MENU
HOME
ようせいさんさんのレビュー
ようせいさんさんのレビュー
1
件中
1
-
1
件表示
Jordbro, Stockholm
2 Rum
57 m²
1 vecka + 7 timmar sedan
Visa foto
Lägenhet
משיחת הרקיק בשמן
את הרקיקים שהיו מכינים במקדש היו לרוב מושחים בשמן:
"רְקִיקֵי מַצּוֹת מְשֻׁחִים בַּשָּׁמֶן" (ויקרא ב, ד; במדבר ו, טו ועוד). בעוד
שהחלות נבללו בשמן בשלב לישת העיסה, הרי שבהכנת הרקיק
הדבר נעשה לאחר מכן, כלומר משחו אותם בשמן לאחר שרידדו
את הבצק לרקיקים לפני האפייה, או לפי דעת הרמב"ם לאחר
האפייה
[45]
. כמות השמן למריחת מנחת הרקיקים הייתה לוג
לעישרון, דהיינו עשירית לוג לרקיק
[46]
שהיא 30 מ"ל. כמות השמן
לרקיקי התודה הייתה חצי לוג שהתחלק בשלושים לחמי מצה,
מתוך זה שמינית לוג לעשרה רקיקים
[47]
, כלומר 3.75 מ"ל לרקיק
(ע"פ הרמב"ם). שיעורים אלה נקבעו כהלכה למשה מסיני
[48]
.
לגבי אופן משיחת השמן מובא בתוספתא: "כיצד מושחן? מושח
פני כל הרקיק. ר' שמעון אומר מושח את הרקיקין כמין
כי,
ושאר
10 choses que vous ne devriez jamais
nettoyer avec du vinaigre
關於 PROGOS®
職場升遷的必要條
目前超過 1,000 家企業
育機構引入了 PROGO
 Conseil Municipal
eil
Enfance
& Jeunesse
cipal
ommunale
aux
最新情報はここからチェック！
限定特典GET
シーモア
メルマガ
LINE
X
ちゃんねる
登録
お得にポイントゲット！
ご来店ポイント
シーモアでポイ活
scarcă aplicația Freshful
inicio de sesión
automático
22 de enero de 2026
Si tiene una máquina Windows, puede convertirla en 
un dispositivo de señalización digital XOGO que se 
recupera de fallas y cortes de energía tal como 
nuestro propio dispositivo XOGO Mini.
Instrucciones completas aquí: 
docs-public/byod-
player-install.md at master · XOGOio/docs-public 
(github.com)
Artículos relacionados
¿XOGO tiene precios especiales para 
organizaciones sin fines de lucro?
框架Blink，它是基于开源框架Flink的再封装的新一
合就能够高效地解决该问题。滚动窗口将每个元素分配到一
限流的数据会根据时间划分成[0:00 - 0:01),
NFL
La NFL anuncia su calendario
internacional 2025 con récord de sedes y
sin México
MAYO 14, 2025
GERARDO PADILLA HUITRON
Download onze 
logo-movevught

WORK TO BE COMPLETED: Could you reproduce each line of the material above, character for character and in the same order?

RESULT OF THIS TASK:
MENU
HOME
ようせいさんさんのレビュー
ようせいさんさんのレビュー
1
件中
1
-
1
件表示
Jordbro, Stockholm
2 Rum
57 m²
1 vecka + 7 timmar sedan
Visa foto
Lägenhet
משיחת הרקיק בשמן
את הרקיקים שהיו מכינים במקדש היו לרוב מושחים בשמן:
"רְקִיקֵי מַצּוֹת מְשֻׁחִים בַּשָּׁמֶן" (ויקרא ב, ד; במדבר ו, טו ועוד). בעוד
שהחלות נבללו בשמן בשלב לישת העיסה, הרי שבהכנת הרקיק
הדבר נעשה לאחר מכן, כלומר משחו אותם בשמן לאחר שרידדו
את הבצק לרקיקים לפני האפייה, או לפי דעת הרמב"ם לאחר
האפייה
[45]
. כמות השמן למריחת מנחת הרקיקים הייתה לוג
לעישרון, דהיינו עשירית לוג לרקיק
[46]
שהיא 30 מ"ל. כמות השמן
לרקיקי התודה הייתה חצי לוג שהתחלק בשלושים לחמי מצה,
מתוך זה שמינית לוג לעשרה רקיקים
[47]
, כלומר 3.75 מ"ל לרקיק
(ע"פ הרמב"ם). שיעורים אלה נקבעו כהלכה למשה מסיני
[48]
.
לגבי אופן משיחת השמן מובא בתוספתא: "כיצד מושחן? מושח
פני כל הרקיק. ר' שמעון אומר מושח את הרקיקין כמין
כי,
ושאר
10 choses que vous ne devriez jamais
nettoyer avec du vinaigre
關於 PROGOS®
職場升遷的必要條
目前超過 1,000 家企業
育機構引入了 PROGO
 Conseil Municipal
eil
Enfance
& Jeunesse
cipal
ommunale
aux
最新情報はここからチェック！
限定特典GET
シーモア
メルマガ
LINE
X
ちゃんねる
登録
お得にポイントゲット！
ご来店ポイント
シーモアでポイ活
scarcă aplicația Freshful
inicio de sesión
automático
22 de enero de 2026
Si tiene una máquina Windows, puede convertirla en 
un dispositivo de señalización digital XOGO que se 
recupera de fallas y cortes de energía tal como 
nuestro propio dispositivo XOGO Mini.
Instrucciones completas aquí: 
docs-public/byod-
player-install.md at master · XOGOio/docs-public 
(github.com)
Artículos relacionados
¿XOGO tiene precios especiales para 
organizaciones sin fines de lucro?
框架Blink，它是基于开源框架Flink的再封装的新一
合就能够高效地解决该问题。滚动窗口将每个元素分配到一
限流的数据会根据时间划分成[0:00 - 0:01),
NFL
La NFL anuncia su calendario
internacional 2025 con récord de sedes y
sin México
MAYO 14, 2025
GERARDO PADILLA HUITRON
Download onze 
logo-movevught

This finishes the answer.